▸ Your assignment: Copy the material word for word, from its first line through the line containing "Jülich wurden durch Vorträge von Expert*innen", including both ends. Leave the pictures out of your copy.

▸ Task input:
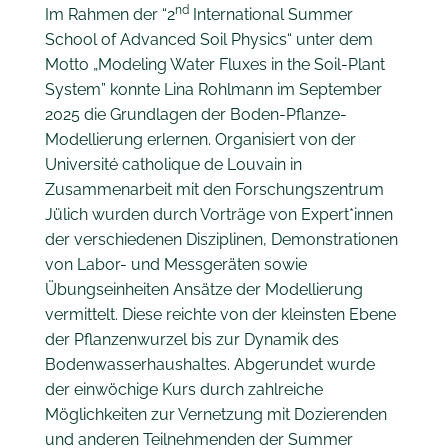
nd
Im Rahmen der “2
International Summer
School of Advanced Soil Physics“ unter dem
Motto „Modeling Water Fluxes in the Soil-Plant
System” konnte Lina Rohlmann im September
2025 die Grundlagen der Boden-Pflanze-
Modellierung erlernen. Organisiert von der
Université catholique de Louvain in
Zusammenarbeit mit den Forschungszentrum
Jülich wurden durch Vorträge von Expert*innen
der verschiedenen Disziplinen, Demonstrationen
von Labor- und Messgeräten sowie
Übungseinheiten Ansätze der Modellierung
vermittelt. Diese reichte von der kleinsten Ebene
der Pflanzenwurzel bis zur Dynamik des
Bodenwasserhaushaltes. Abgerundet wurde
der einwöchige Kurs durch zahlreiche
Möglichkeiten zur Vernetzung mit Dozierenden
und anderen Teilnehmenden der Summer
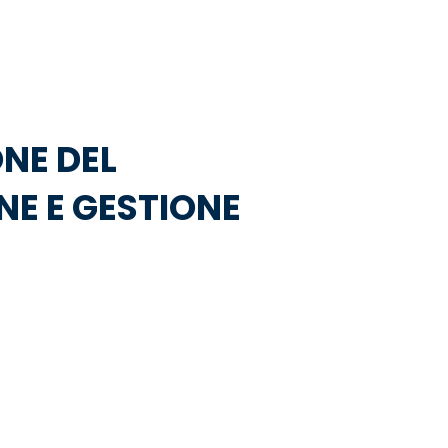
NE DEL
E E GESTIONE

▸ Response to this task:
nd
Im Rahmen der “2
International Summer
School of Advanced Soil Physics“ unter dem
Motto „Modeling Water Fluxes in the Soil-Plant
System” konnte Lina Rohlmann im September
2025 die Grundlagen der Boden-Pflanze-
Modellierung erlernen. Organisiert von der
Université catholique de Louvain in
Zusammenarbeit mit den Forschungszentrum
Jülich wurden durch Vorträge von Expert*innen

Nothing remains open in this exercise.